When starting an installation, first query the device’s current release states:

  • API: GET /api/v2/device/releases

This returns (per release) the device state, for example:

  • downloaded (or similar status indicating content is present)
  • catalog_id (the identifier you will use for deploy actions)
  • artsDirPath (or similar path) where the artifacts/components are located on the device

Why this matters

  • Confirms the release and dependencies are actually present on-device
  • Lets you locate the artifacts directory for scripts/installers
  • Prevents starting installs when content was not delivered yet

2) Trigger Installation via Deploy API

Once you have the catalog_id, you can orchestrate installation using the deploy endpoints.

2.1 Start Installation

  • API: POST /api/v2/deploy/start/{catalog_id}

Use this to trigger the installation process for the release identified by catalog_id.

Tip: In dependency-based deployments, ensure dependencies are present (downloaded) before starting the root installation.

2.2 Read Installation Status

  • API: GET /api/v2/deploy/{catalog_id}

Use this to monitor the deploy lifecycle and determine whether:

  • Installation is running
  • Completed successfully
  • Failed (and why)

2.3 Update Installation Status (Manual Orchestration)

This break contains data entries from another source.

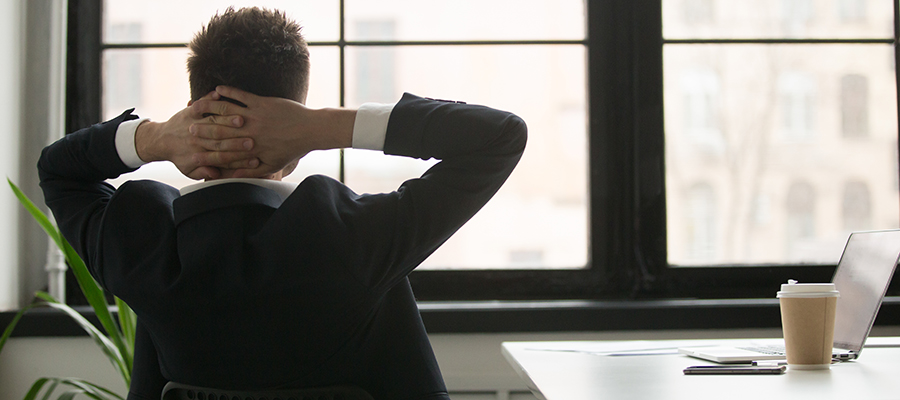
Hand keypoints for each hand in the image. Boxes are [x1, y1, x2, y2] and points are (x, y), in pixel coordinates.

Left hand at [135, 92, 259, 179]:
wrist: (161, 140)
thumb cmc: (179, 157)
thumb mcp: (189, 170)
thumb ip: (203, 173)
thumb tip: (215, 175)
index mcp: (199, 154)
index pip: (221, 158)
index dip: (238, 160)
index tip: (253, 160)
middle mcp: (197, 139)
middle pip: (220, 140)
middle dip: (237, 140)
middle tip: (253, 141)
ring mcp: (193, 123)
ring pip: (213, 121)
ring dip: (228, 120)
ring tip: (242, 119)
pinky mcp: (190, 112)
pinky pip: (200, 104)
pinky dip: (209, 99)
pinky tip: (220, 94)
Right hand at [189, 86, 355, 178]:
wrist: (310, 130)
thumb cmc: (292, 149)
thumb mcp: (272, 165)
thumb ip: (251, 171)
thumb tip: (233, 176)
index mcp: (250, 149)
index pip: (223, 149)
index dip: (207, 148)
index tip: (195, 148)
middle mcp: (248, 132)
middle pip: (220, 130)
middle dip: (202, 128)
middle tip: (187, 127)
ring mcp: (254, 116)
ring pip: (227, 111)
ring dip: (211, 107)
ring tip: (198, 105)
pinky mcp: (261, 103)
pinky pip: (240, 96)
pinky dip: (228, 92)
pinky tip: (218, 90)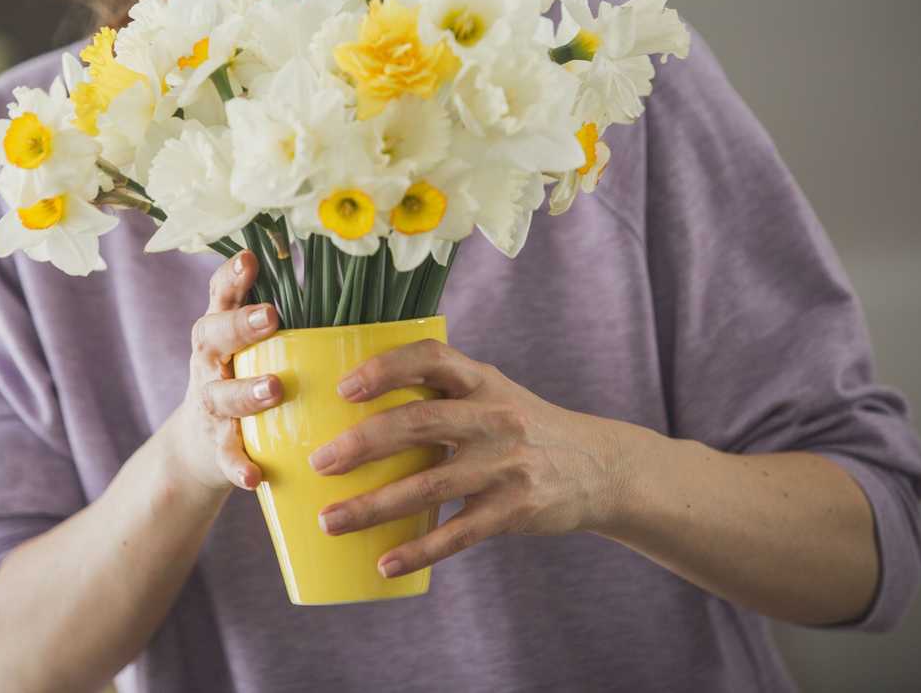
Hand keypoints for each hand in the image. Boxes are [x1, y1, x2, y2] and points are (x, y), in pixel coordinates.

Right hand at [168, 249, 282, 493]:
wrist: (198, 446)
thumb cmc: (241, 377)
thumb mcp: (247, 342)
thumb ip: (271, 310)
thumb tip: (329, 266)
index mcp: (220, 333)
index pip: (221, 296)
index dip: (231, 276)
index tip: (250, 259)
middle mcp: (210, 363)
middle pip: (213, 337)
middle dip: (241, 325)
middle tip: (272, 316)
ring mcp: (211, 406)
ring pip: (221, 396)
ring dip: (245, 392)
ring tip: (273, 388)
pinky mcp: (217, 447)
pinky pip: (226, 456)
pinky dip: (238, 465)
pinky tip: (254, 475)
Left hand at [309, 340, 626, 578]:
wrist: (599, 466)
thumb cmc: (524, 425)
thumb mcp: (494, 393)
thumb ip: (442, 393)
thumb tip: (357, 403)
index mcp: (483, 380)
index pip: (431, 358)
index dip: (386, 368)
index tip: (345, 387)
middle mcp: (495, 416)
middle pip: (420, 423)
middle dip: (363, 444)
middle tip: (321, 463)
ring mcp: (505, 465)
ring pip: (428, 486)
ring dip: (373, 506)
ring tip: (330, 521)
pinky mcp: (514, 510)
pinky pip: (457, 535)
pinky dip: (417, 551)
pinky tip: (383, 563)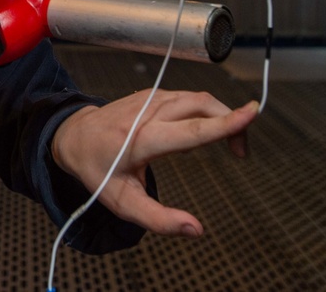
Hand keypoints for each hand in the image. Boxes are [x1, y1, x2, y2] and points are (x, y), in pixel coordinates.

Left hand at [51, 90, 257, 237]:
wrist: (74, 136)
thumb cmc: (98, 171)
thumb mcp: (122, 203)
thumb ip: (158, 220)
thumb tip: (196, 230)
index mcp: (142, 139)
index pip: (191, 129)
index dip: (225, 123)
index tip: (252, 114)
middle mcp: (148, 112)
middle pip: (202, 106)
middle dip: (231, 123)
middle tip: (242, 153)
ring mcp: (151, 98)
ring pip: (199, 99)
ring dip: (222, 117)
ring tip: (231, 147)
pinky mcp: (154, 94)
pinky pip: (189, 98)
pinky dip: (207, 112)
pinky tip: (202, 133)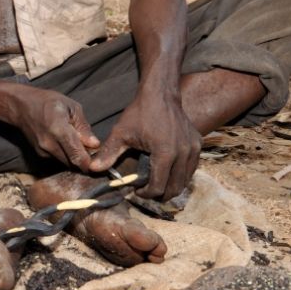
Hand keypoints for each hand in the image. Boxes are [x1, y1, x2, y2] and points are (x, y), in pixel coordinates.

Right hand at [1, 86, 98, 172]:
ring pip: (67, 163)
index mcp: (59, 129)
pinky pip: (59, 159)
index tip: (101, 161)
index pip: (77, 156)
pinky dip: (67, 155)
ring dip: (76, 158)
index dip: (91, 164)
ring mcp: (43, 151)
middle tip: (94, 151)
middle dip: (86, 160)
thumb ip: (83, 127)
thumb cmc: (47, 102)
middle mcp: (49, 144)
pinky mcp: (40, 155)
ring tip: (80, 143)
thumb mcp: (71, 107)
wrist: (20, 107)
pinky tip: (68, 143)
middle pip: (74, 163)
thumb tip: (94, 144)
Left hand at [86, 86, 199, 200]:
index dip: (146, 194)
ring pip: (184, 181)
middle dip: (160, 194)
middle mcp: (183, 154)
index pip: (158, 187)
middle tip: (148, 191)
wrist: (160, 94)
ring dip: (171, 186)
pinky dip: (180, 175)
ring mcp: (193, 149)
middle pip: (174, 188)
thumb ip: (109, 153)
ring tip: (157, 183)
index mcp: (165, 154)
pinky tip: (168, 172)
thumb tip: (92, 169)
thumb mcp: (121, 133)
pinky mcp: (198, 145)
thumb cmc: (140, 113)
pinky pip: (191, 169)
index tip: (137, 191)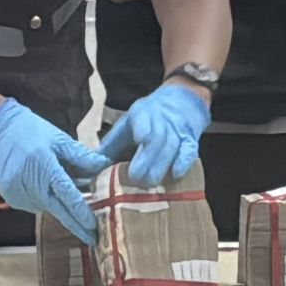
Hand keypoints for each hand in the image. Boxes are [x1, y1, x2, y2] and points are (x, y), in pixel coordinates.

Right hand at [0, 99, 110, 243]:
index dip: (80, 212)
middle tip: (92, 237)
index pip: (66, 194)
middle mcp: (30, 183)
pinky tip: (42, 184)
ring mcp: (18, 192)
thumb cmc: (29, 131)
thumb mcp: (59, 139)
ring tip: (60, 187)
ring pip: (47, 207)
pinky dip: (44, 198)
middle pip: (58, 210)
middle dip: (76, 226)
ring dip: (59, 204)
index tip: (92, 226)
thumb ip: (81, 156)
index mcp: (44, 166)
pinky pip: (35, 204)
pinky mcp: (11, 198)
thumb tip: (102, 165)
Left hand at [95, 83, 209, 186]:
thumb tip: (94, 163)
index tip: (136, 146)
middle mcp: (161, 121)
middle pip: (156, 139)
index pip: (142, 122)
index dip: (142, 133)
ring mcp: (177, 130)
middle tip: (137, 179)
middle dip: (147, 160)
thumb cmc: (148, 118)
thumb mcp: (128, 123)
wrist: (182, 102)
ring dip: (161, 165)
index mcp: (142, 115)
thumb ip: (112, 143)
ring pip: (171, 146)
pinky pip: (189, 150)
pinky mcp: (191, 140)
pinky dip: (183, 162)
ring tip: (151, 183)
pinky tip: (176, 174)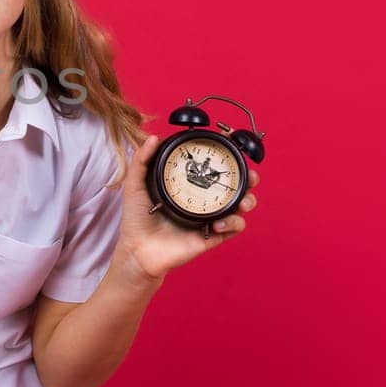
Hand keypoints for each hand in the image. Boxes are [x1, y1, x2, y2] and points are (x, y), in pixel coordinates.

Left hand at [116, 134, 259, 280]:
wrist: (138, 249)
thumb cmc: (137, 218)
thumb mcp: (136, 184)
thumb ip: (142, 160)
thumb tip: (154, 137)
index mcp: (189, 184)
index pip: (213, 166)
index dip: (228, 154)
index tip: (232, 140)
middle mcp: (203, 199)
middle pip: (236, 184)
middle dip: (249, 176)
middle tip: (249, 174)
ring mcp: (210, 217)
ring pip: (241, 205)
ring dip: (248, 200)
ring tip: (242, 201)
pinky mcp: (213, 235)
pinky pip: (234, 227)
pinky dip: (233, 223)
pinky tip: (218, 223)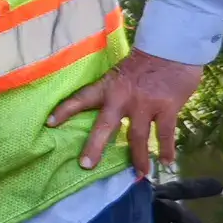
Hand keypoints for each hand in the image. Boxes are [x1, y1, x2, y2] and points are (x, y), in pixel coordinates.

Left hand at [52, 51, 201, 173]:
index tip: (50, 123)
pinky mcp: (167, 108)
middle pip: (105, 126)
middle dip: (94, 146)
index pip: (81, 98)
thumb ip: (115, 91)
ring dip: (138, 157)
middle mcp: (123, 98)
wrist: (172, 48)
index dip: (65, 110)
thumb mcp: (121, 71)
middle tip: (86, 165)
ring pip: (137, 137)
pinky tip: (167, 162)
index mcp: (108, 87)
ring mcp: (145, 105)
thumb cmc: (146, 60)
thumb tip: (109, 107)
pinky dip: (167, 150)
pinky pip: (165, 134)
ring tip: (139, 175)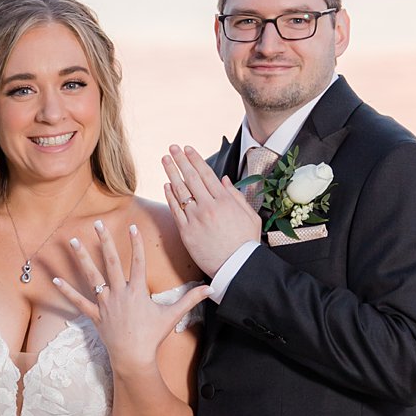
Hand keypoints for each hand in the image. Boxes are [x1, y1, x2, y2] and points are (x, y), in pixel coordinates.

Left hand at [52, 222, 208, 370]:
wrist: (134, 358)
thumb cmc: (153, 337)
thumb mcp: (172, 316)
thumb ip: (190, 299)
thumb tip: (210, 288)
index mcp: (138, 291)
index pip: (137, 261)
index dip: (136, 243)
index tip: (132, 226)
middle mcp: (120, 293)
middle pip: (111, 261)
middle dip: (104, 240)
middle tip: (97, 223)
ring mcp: (105, 303)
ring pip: (92, 276)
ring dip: (82, 257)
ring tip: (73, 241)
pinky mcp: (95, 315)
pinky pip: (78, 301)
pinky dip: (66, 291)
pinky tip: (54, 279)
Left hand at [162, 145, 260, 275]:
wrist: (236, 267)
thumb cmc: (246, 243)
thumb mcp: (250, 216)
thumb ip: (236, 196)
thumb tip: (224, 180)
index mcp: (225, 201)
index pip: (206, 174)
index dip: (195, 159)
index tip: (187, 149)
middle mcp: (208, 206)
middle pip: (191, 178)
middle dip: (180, 160)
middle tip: (172, 148)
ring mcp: (196, 219)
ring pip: (180, 191)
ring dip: (171, 173)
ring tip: (165, 160)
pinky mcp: (186, 232)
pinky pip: (175, 210)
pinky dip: (170, 196)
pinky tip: (167, 185)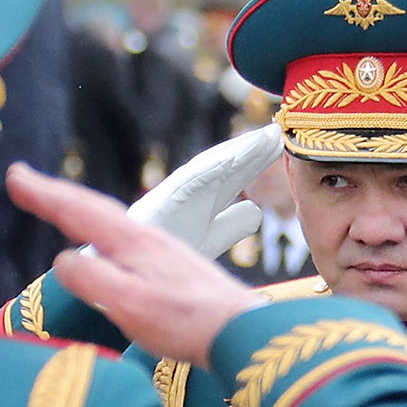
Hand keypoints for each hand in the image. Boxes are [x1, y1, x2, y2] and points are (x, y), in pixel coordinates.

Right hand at [7, 164, 261, 366]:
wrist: (241, 332)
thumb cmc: (185, 323)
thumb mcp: (130, 305)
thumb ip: (92, 280)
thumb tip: (63, 259)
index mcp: (132, 241)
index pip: (78, 211)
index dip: (43, 194)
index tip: (13, 177)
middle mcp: (147, 237)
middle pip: (93, 208)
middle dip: (55, 195)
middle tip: (22, 181)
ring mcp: (162, 251)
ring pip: (111, 222)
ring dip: (78, 210)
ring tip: (55, 206)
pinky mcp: (173, 268)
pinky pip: (124, 240)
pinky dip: (102, 232)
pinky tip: (105, 246)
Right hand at [126, 124, 281, 258]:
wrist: (127, 276)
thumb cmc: (165, 258)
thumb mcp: (207, 240)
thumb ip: (229, 226)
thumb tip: (255, 210)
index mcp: (201, 201)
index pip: (233, 176)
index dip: (254, 159)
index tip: (279, 143)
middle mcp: (187, 194)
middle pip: (223, 168)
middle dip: (249, 149)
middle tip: (276, 131)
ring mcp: (173, 197)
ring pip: (207, 171)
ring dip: (233, 154)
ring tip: (260, 140)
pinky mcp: (161, 206)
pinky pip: (186, 186)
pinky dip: (207, 173)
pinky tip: (230, 161)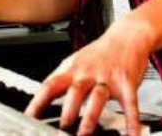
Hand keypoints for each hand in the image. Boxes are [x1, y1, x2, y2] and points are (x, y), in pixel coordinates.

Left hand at [25, 14, 152, 134]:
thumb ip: (61, 79)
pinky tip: (132, 135)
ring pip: (97, 98)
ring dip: (90, 117)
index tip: (29, 119)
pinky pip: (129, 104)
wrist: (126, 35)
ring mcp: (108, 78)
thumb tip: (41, 97)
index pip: (50, 86)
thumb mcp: (75, 61)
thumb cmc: (99, 53)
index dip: (38, 102)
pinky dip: (131, 122)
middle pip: (74, 91)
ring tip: (84, 134)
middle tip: (60, 130)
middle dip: (67, 111)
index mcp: (72, 69)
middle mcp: (88, 73)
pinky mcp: (127, 83)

  • API: PUT /api/v2/deploy/{catalog_id}

Use this when you manage custom installation logic and want to explicitly update the deploy state (e.g., from your installer script).

Typical uses:

  • Mark Running when your script begins
  • Mark Installed when your script ends successfully
  • Mark Error when your script fails (and include logs)

3) Custom Installation Per Release (Bring Your Own Installer)

If you want to create your own installation logic per release/component:

  1. Fetch release state and artifact path:
    GET /api/v2/device/releases
  2. Use artsDirPath (or equivalent) to locate artifacts/components on disk
  3. Run your own installer logic (script/MSI/RPM/anything)
  4. Update GetApp deploy status using:
    PUT /api/v2/deploy/{catalog_id}

This allows complex installers while still maintaining accurate orchestration state in GetApp.


4) Error Handling and Rollback Responsibility

4.1 Rollback is Script-Managed

In case of failure, rollback logic is the responsibility of your installation script/job.

GetApp will track state — but your script must implement rollback steps (restore files, uninstall packages, revert configuration, etc.).

4.2 Mark Deploy as Error + Provide Logs

When an error happens:

  • Set deployment status to Error using:
    PUT /api/v2/deploy/{catalog_id}

  • Always include:

    • messageLog (or equivalent field) with details
    • Clear failure reason (what failed, where, exit code if relevant)

This ensures:

  • UI shows correct state
  • Operators can debug quickly
  • Automated systems can decide whether to retry or halt

Recommended Installation Pattern (High-Level)

  1. Pre-check
    • GET /api/v2/device/releases
    • Verify all required releases/dependencies are downloaded
  2. Start deploy
    • POST /api/v2/deploy/start/{catalog_id}
  3. Run installer
    • Use artsDirPath to locate content
    • Execute your install logic
  4. Update status
    • PUT /api/v2/deploy/{catalog_id}Installed or Error
  5. Monitor
    • GET /api/v2/deploy/{catalog_id} until completion

Notes

  • For dependency deployments, delivery order is leaf → root, but installation is typically executed at the root level (see Dependency Model page).
  • Always keep deploy state aligned with real device state to avoid “green UI / broken device”.